> [Data]
====
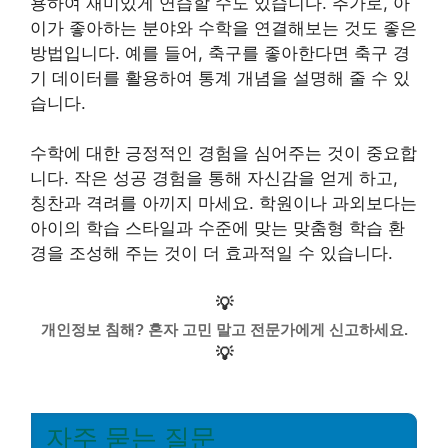
용하여 재미있게 연습할 수도 있습니다. 추가로, 아
이가 좋아하는 분야와 수학을 연결해보는 것도 좋은
방법입니다. 예를 들어, 축구를 좋아한다면 축구 경
기 데이터를 활용하여 통계 개념을 설명해 줄 수 있
습니다.
수학에 대한 긍정적인 경험을 심어주는 것이 중요합
니다. 작은 성공 경험을 통해 자신감을 얻게 하고,
칭찬과 격려를 아끼지 마세요. 학원이나 과외보다는
아이의 학습 스타일과 수준에 맞는 맞춤형 학습 환
경을 조성해 주는 것이 더 효과적일 수 있습니다.
💡
개인정보 침해? 혼자 고민 말고 전문가에게 신고하세요.
💡
자주 묻는 질문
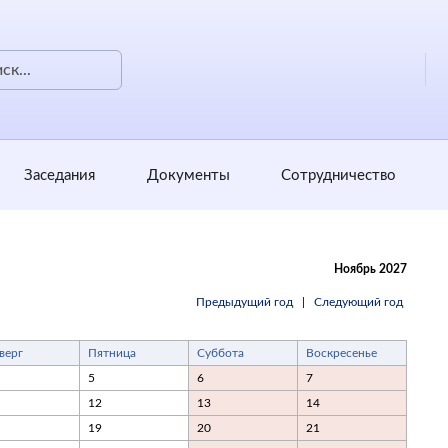
Заседания
Документы
Сотрудничество
Ноябрь 2027
Предыдущий год
|
Следующий год
верг
Пятница
Суббота
Воскресенье
5
6
7
12
13
14
19
20
21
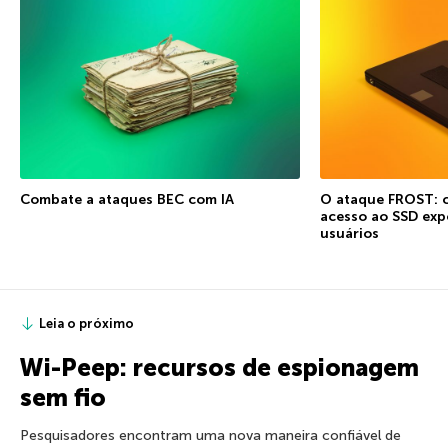
Combate a ataques BEC com IA
O ataque FROST: 
acesso ao SSD exp
usuários
Leia o próximo
Wi-Peep: recursos de espionagem
sem fio
Pesquisadores encontram uma nova maneira confiável de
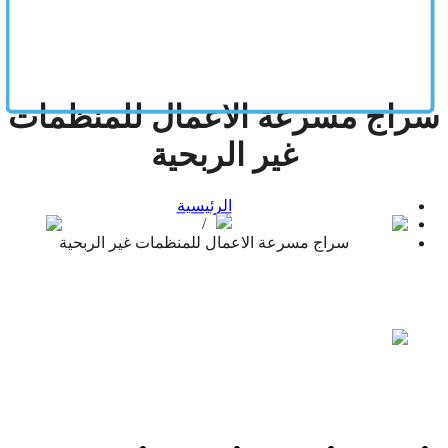
سراج مسرعة الاعمال للمنظمات
غير الربحية
الرئيسية
/
سراج مسرعة الاعمال للمنظمات غير الربحية
+966500024213
+966500024213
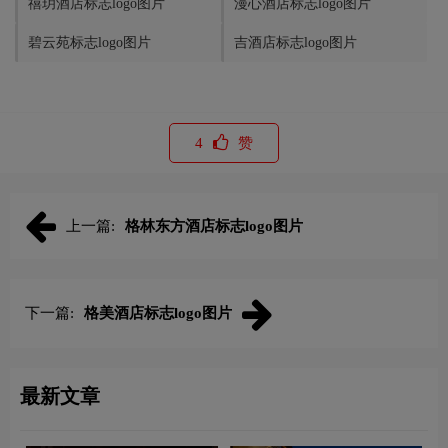
禧玥酒店标志logo图片
漫心酒店标志logo图片
碧云苑标志logo图片
吉酒店标志logo图片
4
赞
上一篇:
格林东方酒店标志logo图片
下一篇:
格美酒店标志logo图片
最新文章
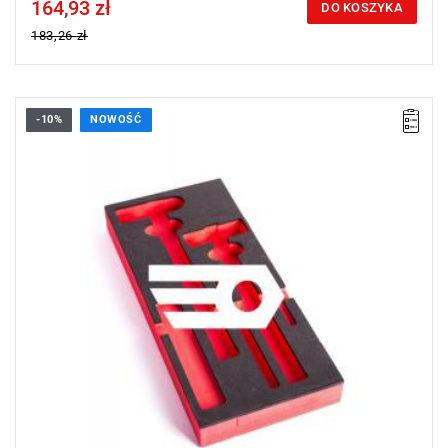
164,93 zł
Price tax included
DO KOSZYKA
183,26 zł
-10%
NOWOŚĆ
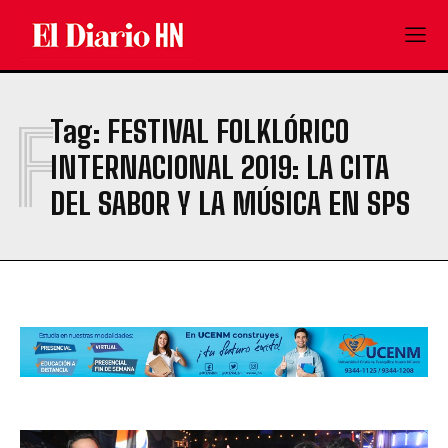
F
Tag:
FESTIVAL FOLKLÓRICO
INTERNACIONAL 2019: LA CITA
DEL SABOR Y LA MÚSICA EN SPS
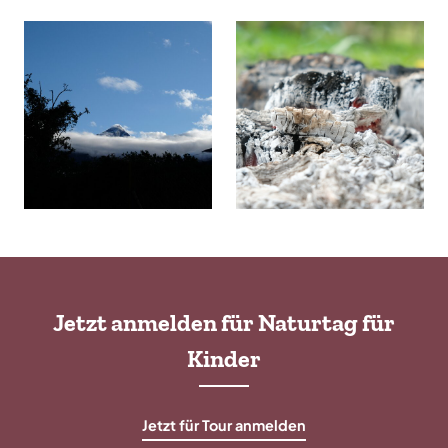
Jetzt anmelden für Naturtag für
Kinder
Jetzt für Tour anmelden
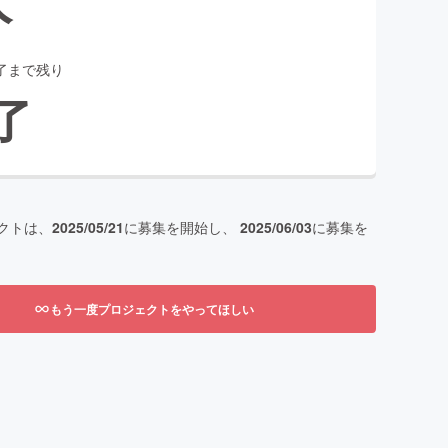
了まで残り
了
クトは、
2025/05/21
に募集を開始し、
2025/06/03
に募集を
もう一度プロジェクトをやってほしい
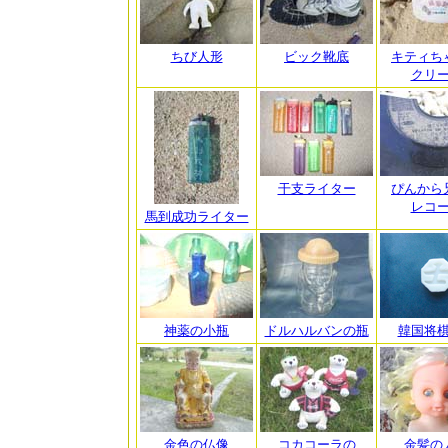
ちび人形
ビック靴底
キティち
クリ
干支ライター
ぴんから
レコ
馬到成功ライター
神薬の小瓶
ドルハルバンの瓶
韓国将
金色の仏像
コカコーラの
金髪の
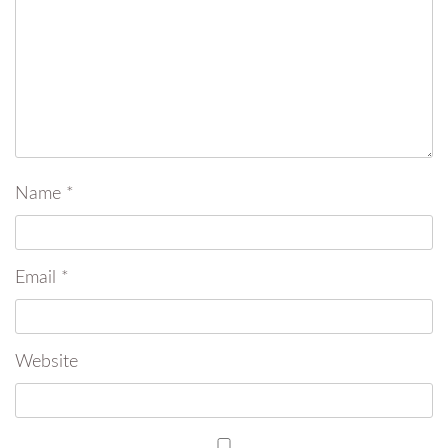
Name
*
Email
*
Website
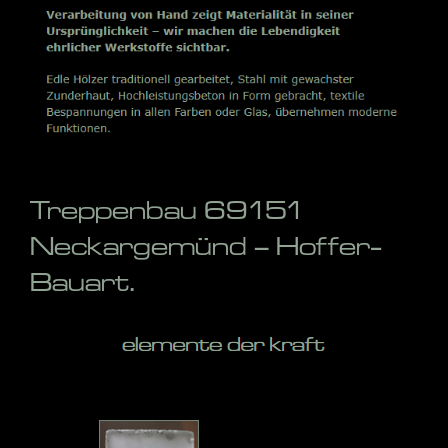
Treppenbau 69151
Neckargemünd – Hoffer-
Bauart.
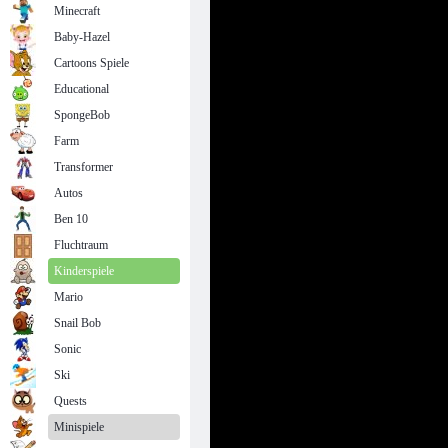
Minecraft
Baby-Hazel
Cartoons Spiele
Educational
SpongeBob
Farm
Transformer
Autos
Ben 10
Fluchtraum
Kinderspiele
Mario
Snail Bob
Sonic
Ski
Quests
Minispiele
====
> [Task goal] Word for word, restate the material above; do not carry over the pictures.

> [Answer to the exercise]
용하여 재미있게 연습할 수도 있습니다. 추가로, 아
이가 좋아하는 분야와 수학을 연결해보는 것도 좋은
방법입니다. 예를 들어, 축구를 좋아한다면 축구 경
기 데이터를 활용하여 통계 개념을 설명해 줄 수 있
습니다.
수학에 대한 긍정적인 경험을 심어주는 것이 중요합
니다. 작은 성공 경험을 통해 자신감을 얻게 하고,
칭찬과 격려를 아끼지 마세요. 학원이나 과외보다는
아이의 학습 스타일과 수준에 맞는 맞춤형 학습 환
경을 조성해 주는 것이 더 효과적일 수 있습니다.
💡
개인정보 침해? 혼자 고민 말고 전문가에게 신고하세요.
💡
자주 묻는 질문
Заседания
Документы
Сотрудничество
Ноябрь 2027
Предыдущий год
|
Следующий год
верг
Пятница
Суббота
Воскресенье
5
6
7
12
13
14
19
20
21
Combate a ataques BEC com IA
O ataque FROST: 
acesso ao SSD exp
usuários
Leia o próximo
Wi-Peep: recursos de espionagem
sem fio
Pesquisadores encontram uma nova maneira confiável de
سراج مسرعة الاعمال للمنظمات
غير الربحية
الرئيسية
/
سراج مسرعة الاعمال للمنظمات غير الربحية
+966500024213
+966500024213
禧玥酒店标志logo图片
漫心酒店标志logo图片
碧云苑标志logo图片
吉酒店标志logo图片
4
赞
上一篇:
格林东方酒店标志logo图片
下一篇:
格美酒店标志logo图片
最新文章
164,93 zł
Price tax included
DO KOSZYKA
183,26 zł
-10%
NOWOŚĆ
F
Tag:
FESTIVAL FOLKLÓRICO
INTERNACIONAL 2019: LA CITA
DEL SABOR Y LA MÚSICA EN SPS
Jetzt anmelden für Naturtag für
Kinder
Jetzt für Tour anmelden
了まで残り
了
クトは、
2025/05/21
に募集を開始し、
2025/06/03
に募集を
もう一度プロジェクトをやってほしい
ちび人形
ビック靴底
キティち
クリ
干支ライター
ぴんから
レコ
馬到成功ライター
神薬の小瓶
ドルハルバンの瓶
韓国将
金色の仏像
コカコーラの
金髪の
Name
*
Email
*
Website
Treppenbau 69151
Neckargemünd – Hoffer-
Bauart.
Minecraft
Baby-Hazel
Cartoons Spiele
Educational
SpongeBob
Farm
Transformer
Autos
Ben 10
Fluchtraum
Kinderspiele
Mario
Snail Bob
Sonic
Ski
Quests
Minispiele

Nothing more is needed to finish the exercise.